- Opening Delimiter -

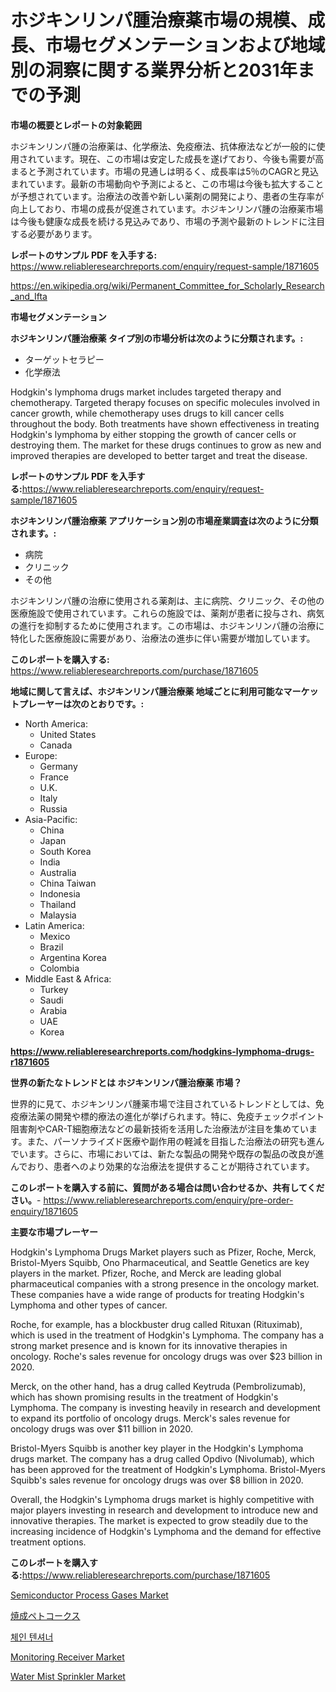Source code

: <p><h1>ホジキンリンパ腫治療薬市場の規模、成長、市場セグメンテーションおよび地域別の洞察に関する業界分析と2031年までの予測</h1></p><p><strong>市場の概要とレポートの対象範囲</strong></p>
<p><p>ホジキンリンパ腫の治療薬は、化学療法、免疫療法、抗体療法などが一般的に使用されています。現在、この市場は安定した成長を遂げており、今後も需要が高まると予測されています。市場の見通しは明るく、成長率は5％のCAGRと見込まれています。最新の市場動向や予測によると、この市場は今後も拡大することが予想されています。治療法の改善や新しい薬剤の開発により、患者の生存率が向上しており、市場の成長が促進されています。ホジキンリンパ腫の治療薬市場は今後も健康な成長を続ける見込みであり、市場の予測や最新のトレンドに注目する必要があります。</p></p>
<p><strong>レポートのサンプル PDF を入手する:</strong> <a href="https://www.reliableresearchreports.com/enquiry/request-sample/1871605">https://www.reliableresearchreports.com/enquiry/request-sample/1871605</a></p>
<p><a href="https://en.wikipedia.org/wiki/Permanent_Committee_for_Scholarly_Research_and_Ifta">https://en.wikipedia.org/wiki/Permanent_Committee_for_Scholarly_Research_and_Ifta</a></p>
<p><strong>市場セグメンテーション</strong></p>
<p><strong>ホジキンリンパ腫治療薬 タイプ別の市場分析は次のように分類されます。:</strong></p>
<p><ul><li>ターゲットセラピー</li><li>化学療法</li></ul></p>
<p><p>Hodgkin's lymphoma drugs market includes targeted therapy and chemotherapy. Targeted therapy focuses on specific molecules involved in cancer growth, while chemotherapy uses drugs to kill cancer cells throughout the body. Both treatments have shown effectiveness in treating Hodgkin's lymphoma by either stopping the growth of cancer cells or destroying them. The market for these drugs continues to grow as new and improved therapies are developed to better target and treat the disease.</p></p>
<p><strong>レポートのサンプル PDF を入手する:</strong><a href="https://www.reliableresearchreports.com/enquiry/request-sample/1871605">https://www.reliableresearchreports.com/enquiry/request-sample/1871605</a></p>
<p><strong> ホジキンリンパ腫治療薬 アプリケーション別の市場産業調査は次のように分類されます。:</strong></p>
<p><ul><li>病院</li><li>クリニック</li><li>その他</li></ul></p>
<p><p>ホジキンリンパ腫の治療に使用される薬剤は、主に病院、クリニック、その他の医療施設で使用されています。これらの施設では、薬剤が患者に投与され、病気の進行を抑制するために使用されます。この市場は、ホジキンリンパ腫の治療に特化した医療施設に需要があり、治療法の進歩に伴い需要が増加しています。</p></p>
<p><strong>このレポートを購入する:</strong> <a href="https://www.reliableresearchreports.com/purchase/1871605">https://www.reliableresearchreports.com/purchase/1871605</a></p>
<p><strong>地域に関して言えば、ホジキンリンパ腫治療薬 地域ごとに利用可能なマーケットプレーヤーは次のとおりです。:</strong></p>
<p><ul>
    <li>
        North America:
        <ul>
            <li>United States</li>
            <li>Canada</li>
        </ul>
    </li>
    <li>
        Europe:
        <ul>
            <li>Germany</li>
            <li>France</li>
            <li>U.K.</li>
            <li>Italy</li>
            <li>Russia</li>
        </ul>
    </li>
    <li>
        Asia-Pacific:
        <ul>
            <li>China</li>
            <li>Japan</li>
            <li>South Korea</li>
            <li>India</li>
            <li>Australia</li>
            <li>China Taiwan</li>
            <li>Indonesia</li>
            <li>Thailand</li>
            <li>Malaysia</li>
        </ul>
    </li>
    <li>
        Latin America:
        <ul>
            <li>Mexico</li>
            <li>Brazil</li>
            <li>Argentina Korea</li>
            <li>Colombia</li>
        </ul>
    </li>
    <li>
        Middle East & Africa:
        <ul>
            <li>Turkey</li>
            <li>Saudi</li>
            <li>Arabia</li>
            <li>UAE</li>
            <li>Korea</li>
        </ul>
    </li>
    </ul></p>
<p><strong><a href="https://www.reliableresearchreports.com/hodgkins-lymphoma-drugs-r1871605">https://www.reliableresearchreports.com/hodgkins-lymphoma-drugs-r1871605</a></strong></p>
<p><strong>世界の新たなトレンドとは ホジキンリンパ腫治療薬 市場？</strong></p>
<p><p>世界的に見て、ホジキンリンパ腫薬市場で注目されているトレンドとしては、免疫療法薬の開発や標的療法の進化が挙げられます。特に、免疫チェックポイント阻害剤やCAR-T細胞療法などの最新技術を活用した治療法が注目を集めています。また、パーソナライズド医療や副作用の軽減を目指した治療法の研究も進んでいます。さらに、市場においては、新たな製品の開発や既存の製品の改良が進んでおり、患者へのより効果的な治療法を提供することが期待されています。</p></p>
<p><strong>このレポートを購入する前に、質問がある場合は問い合わせるか、共有してください。</strong>- <a href="https://www.reliableresearchreports.com/enquiry/pre-order-enquiry/1871605">https://www.reliableresearchreports.com/enquiry/pre-order-enquiry/1871605</a></p>
<p><strong>主要な市場プレーヤー</strong></p>
<p><p>Hodgkin's Lymphoma Drugs Market players such as Pfizer, Roche, Merck, Bristol-Myers Squibb, Ono Pharmaceutical, and Seattle Genetics are key players in the market. Pfizer, Roche, and Merck are leading global pharmaceutical companies with a strong presence in the oncology market. These companies have a wide range of products for treating Hodgkin's Lymphoma and other types of cancer.</p><p>Roche, for example, has a blockbuster drug called Rituxan (Rituximab), which is used in the treatment of Hodgkin's Lymphoma. The company has a strong market presence and is known for its innovative therapies in oncology. Roche's sales revenue for oncology drugs was over $23 billion in 2020.</p><p>Merck, on the other hand, has a drug called Keytruda (Pembrolizumab), which has shown promising results in the treatment of Hodgkin's Lymphoma. The company is investing heavily in research and development to expand its portfolio of oncology drugs. Merck's sales revenue for oncology drugs was over $11 billion in 2020.</p><p>Bristol-Myers Squibb is another key player in the Hodgkin's Lymphoma drugs market. The company has a drug called Opdivo (Nivolumab), which has been approved for the treatment of Hodgkin's Lymphoma. Bristol-Myers Squibb's sales revenue for oncology drugs was over $8 billion in 2020.</p><p>Overall, the Hodgkin's Lymphoma drugs market is highly competitive with major players investing in research and development to introduce new and innovative therapies. The market is expected to grow steadily due to the increasing incidence of Hodgkin's Lymphoma and the demand for effective treatment options.</p></p>
<p><strong>このレポートを購入する:</strong><a href="https://www.reliableresearchreports.com/purchase/1871605">https://www.reliableresearchreports.com/purchase/1871605</a></p>
<p><p><a href="https://www.linkedin.com/pulse/global-semiconductor-process-gases-market-exploring-share-trends-0do7c">Semiconductor Process Gases Market</a></p><p><a href="https://github.com/RandallRunte2023/Market-Research-Report-List-2/blob/main/123169142869.md">焼成ペトコークス</a></p><p><a href="https://github.com/shampaakter36/Market-Research-Report-List-2/blob/main/955638354557.md">체인 텐셔너</a></p><p><a href="https://github.com/kaiserrayhan25/Market-Research-Report-List-1/blob/main/monitoring-receiver-market.md">Monitoring Receiver Market</a></p><p><a href="https://github.com/sowravmitra0/Market-Research-Report-List-1/blob/main/water-mist-sprinkler-market.md">Water Mist Sprinkler Market</a></p></p>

- Closing Delimiter -

Task directions:
Without the pictures, restate all the entries above exactly.

Task solution:
Source code

: <p><h1>ホジキンリンパ腫治療薬市場の規模、成長、市場セグメンテーションおよび地域別の洞察に関する業界分析と2031年までの予測</h1></p><p><strong>市場の概要とレポートの対象範囲</strong></p>
<p><p>ホジキンリンパ腫の治療薬は、化学療法、免疫療法、抗体療法などが一般的に使用されています。現在、この市場は安定した成長を遂げており、今後も需要が高まると予測されています。市場の見通しは明るく、成長率は5％のCAGRと見込まれています。最新の市場動向や予測によると、この市場は今後も拡大することが予想されています。治療法の改善や新しい薬剤の開発により、患者の生存率が向上しており、市場の成長が促進されています。ホジキンリンパ腫の治療薬市場は今後も健康な成長を続ける見込みであり、市場の予測や最新のトレンドに注目する必要があります。</p></p>
<p><strong>レポートのサンプル PDF を入手する:</strong> <a href="https://www.reliableresearchreports.com/enquiry/request-sample/1871605">https://www.reliableresearchreports.com/enquiry/request-sample/1871605</a></p>
<p><a href="https://en.wikipedia.org/wiki/Permanent_Committee_for_Scholarly_Research_and_Ifta">https://en.wikipedia.org/wiki/Permanent_Committee_for_Scholarly_Research_and_Ifta</a></p>
<p><strong>市場セグメンテーション</strong></p>
<p><strong>ホジキンリンパ腫治療薬 タイプ別の市場分析は次のように分類されます。:</strong></p>
<p><ul><li>ターゲットセラピー</li><li>化学療法</li></ul></p>
<p><p>Hodgkin's lymphoma drugs market includes targeted therapy and chemotherapy. Targeted therapy focuses on specific molecules involved in cancer growth, while chemotherapy uses drugs to kill cancer cells throughout the body. Both treatments have shown effectiveness in treating Hodgkin's lymphoma by either stopping the growth of cancer cells or destroying them. The market for these drugs continues to grow as new and improved therapies are developed to better target and treat the disease.</p></p>
<p><strong>レポートのサンプル PDF を入手する:</strong><a href="https://www.reliableresearchreports.com/enquiry/request-sample/1871605">https://www.reliableresearchreports.com/enquiry/request-sample/1871605</a></p>
<p><strong> ホジキンリンパ腫治療薬 アプリケーション別の市場産業調査は次のように分類されます。:</strong></p>
<p><ul><li>病院</li><li>クリニック</li><li>その他</li></ul></p>
<p><p>ホジキンリンパ腫の治療に使用される薬剤は、主に病院、クリニック、その他の医療施設で使用されています。これらの施設では、薬剤が患者に投与され、病気の進行を抑制するために使用されます。この市場は、ホジキンリンパ腫の治療に特化した医療施設に需要があり、治療法の進歩に伴い需要が増加しています。</p></p>
<p><strong>このレポートを購入する:</strong> <a href="https://www.reliableresearchreports.com/purchase/1871605">https://www.reliableresearchreports.com/purchase/1871605</a></p>
<p><strong>地域に関して言えば、ホジキンリンパ腫治療薬 地域ごとに利用可能なマーケットプレーヤーは次のとおりです。:</strong></p>
<p><ul>
    <li>
        North America:
        <ul>
            <li>United States</li>
            <li>Canada</li>
        </ul>
    </li>
    <li>
        Europe:
        <ul>
            <li>Germany</li>
            <li>France</li>
            <li>U.K.</li>
            <li>Italy</li>
            <li>Russia</li>
        </ul>
    </li>
    <li>
        Asia-Pacific:
        <ul>
            <li>China</li>
            <li>Japan</li>
            <li>South Korea</li>
            <li>India</li>
            <li>Australia</li>
            <li>China Taiwan</li>
            <li>Indonesia</li>
            <li>Thailand</li>
            <li>Malaysia</li>
        </ul>
    </li>
    <li>
        Latin America:
        <ul>
            <li>Mexico</li>
            <li>Brazil</li>
            <li>Argentina Korea</li>
            <li>Colombia</li>
        </ul>
    </li>
    <li>
        Middle East & Africa:
        <ul>
            <li>Turkey</li>
            <li>Saudi</li>
            <li>Arabia</li>
            <li>UAE</li>
            <li>Korea</li>
        </ul>
    </li>
    </ul></p>
<p><strong><a href="https://www.reliableresearchreports.com/hodgkins-lymphoma-drugs-r1871605">https://www.reliableresearchreports.com/hodgkins-lymphoma-drugs-r1871605</a></strong></p>
<p><strong>世界の新たなトレンドとは ホジキンリンパ腫治療薬 市場？</strong></p>
<p><p>世界的に見て、ホジキンリンパ腫薬市場で注目されているトレンドとしては、免疫療法薬の開発や標的療法の進化が挙げられます。特に、免疫チェックポイント阻害剤やCAR-T細胞療法などの最新技術を活用した治療法が注目を集めています。また、パーソナライズド医療や副作用の軽減を目指した治療法の研究も進んでいます。さらに、市場においては、新たな製品の開発や既存の製品の改良が進んでおり、患者へのより効果的な治療法を提供することが期待されています。</p></p>
<p><strong>このレポートを購入する前に、質問がある場合は問い合わせるか、共有してください。</strong>- <a href="https://www.reliableresearchreports.com/enquiry/pre-order-enquiry/1871605">https://www.reliableresearchreports.com/enquiry/pre-order-enquiry/1871605</a></p>
<p><strong>主要な市場プレーヤー</strong></p>
<p><p>Hodgkin's Lymphoma Drugs Market players such as Pfizer, Roche, Merck, Bristol-Myers Squibb, Ono Pharmaceutical, and Seattle Genetics are key players in the market. Pfizer, Roche, and Merck are leading global pharmaceutical companies with a strong presence in the oncology market. These companies have a wide range of products for treating Hodgkin's Lymphoma and other types of cancer.</p><p>Roche, for example, has a blockbuster drug called Rituxan (Rituximab), which is used in the treatment of Hodgkin's Lymphoma. The company has a strong market presence and is known for its innovative therapies in oncology. Roche's sales revenue for oncology drugs was over $23 billion in 2020.</p><p>Merck, on the other hand, has a drug called Keytruda (Pembrolizumab), which has shown promising results in the treatment of Hodgkin's Lymphoma. The company is investing heavily in research and development to expand its portfolio of oncology drugs. Merck's sales revenue for oncology drugs was over $11 billion in 2020.</p><p>Bristol-Myers Squibb is another key player in the Hodgkin's Lymphoma drugs market. The company has a drug called Opdivo (Nivolumab), which has been approved for the treatment of Hodgkin's Lymphoma. Bristol-Myers Squibb's sales revenue for oncology drugs was over $8 billion in 2020.</p><p>Overall, the Hodgkin's Lymphoma drugs market is highly competitive with major players investing in research and development to introduce new and innovative therapies. The market is expected to grow steadily due to the increasing incidence of Hodgkin's Lymphoma and the demand for effective treatment options.</p></p>
<p><strong>このレポートを購入する:</strong><a href="https://www.reliableresearchreports.com/purchase/1871605">https://www.reliableresearchreports.com/purchase/1871605</a></p>
<p><p><a href="https://www.linkedin.com/pulse/global-semiconductor-process-gases-market-exploring-share-trends-0do7c">Semiconductor Process Gases Market</a></p><p><a href="https://github.com/RandallRunte2023/Market-Research-Report-List-2/blob/main/123169142869.md">焼成ペトコークス</a></p><p><a href="https://github.com/shampaakter36/Market-Research-Report-List-2/blob/main/955638354557.md">체인 텐셔너</a></p><p><a href="https://github.com/kaiserrayhan25/Market-Research-Report-List-1/blob/main/monitoring-receiver-market.md">Monitoring Receiver Market</a></p><p><a href="https://github.com/sowravmitra0/Market-Research-Report-List-1/blob/main/water-mist-sprinkler-market.md">Water Mist Sprinkler Market</a></p></p>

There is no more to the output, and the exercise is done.